B: I don’t see the distinction you’re making.

S: You know, for instance, what the weather is going to be tomorrow much more accurately than we did, I suspect.

B: Yes.
S: But do you think you know the weather itself better than a sailor or a farmer who has lived with it as his constant companion all his life?

B: Oh, I see. Well, in a way no, but in another way yes. We can control it better. We can control many forces in nature that we never dreamed of controlling because of our knowledge. We can fly to the moon, for instance….
S: Remarkable indeed! And is it a delightful place to live?
B: No, there’s no life there. You can’t live there.

S: Then why is it so good to go there?

B: Look, take something else. We can communicate with someone 10,000 miles away instantly, faster than the messenger of the gods. Surely that’s progress.
S: It is, if you have something worthwhile to say.

B: We can grow food more efficiently.

S: And so you have abolished starvation?

B: Well, no…. But we can cure thousands of diseases.
S: I didn’t know there were thousands of diseases. Have you invented some new ones?
B (exasperated): Socrates, I’m really disappointed in you. I thought you’d be much more up to date than this. I mean, you don’t believe in progress.

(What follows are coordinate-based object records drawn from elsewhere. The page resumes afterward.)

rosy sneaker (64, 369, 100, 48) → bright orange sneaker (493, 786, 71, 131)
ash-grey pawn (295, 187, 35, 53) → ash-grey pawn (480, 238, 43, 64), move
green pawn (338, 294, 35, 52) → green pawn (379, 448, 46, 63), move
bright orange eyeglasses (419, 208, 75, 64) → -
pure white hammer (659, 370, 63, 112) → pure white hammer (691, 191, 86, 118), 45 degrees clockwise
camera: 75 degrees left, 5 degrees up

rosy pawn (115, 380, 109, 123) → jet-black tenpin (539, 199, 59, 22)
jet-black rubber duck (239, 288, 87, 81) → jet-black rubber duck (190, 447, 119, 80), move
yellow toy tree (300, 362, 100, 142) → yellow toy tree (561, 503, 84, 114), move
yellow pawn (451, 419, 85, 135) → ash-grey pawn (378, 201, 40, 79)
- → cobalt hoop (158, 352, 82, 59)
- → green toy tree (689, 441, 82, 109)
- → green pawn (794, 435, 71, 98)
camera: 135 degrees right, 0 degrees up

S: I have been trying to tell you that for a long time now, and making little progress. No, I don’t. I didn’t believe in the up-to-date gods my countrymen believed in either, and got myself executed for that. Tell me, do people still believe in Zeus today?

B: No, no one.
S: Well, then, don’t you see? The beliefs that were most “up to date” in my world were the ones that were soon dated. And the same thing will happen to your beliefs in this new god “progress.” And when that happens, that will be real progress.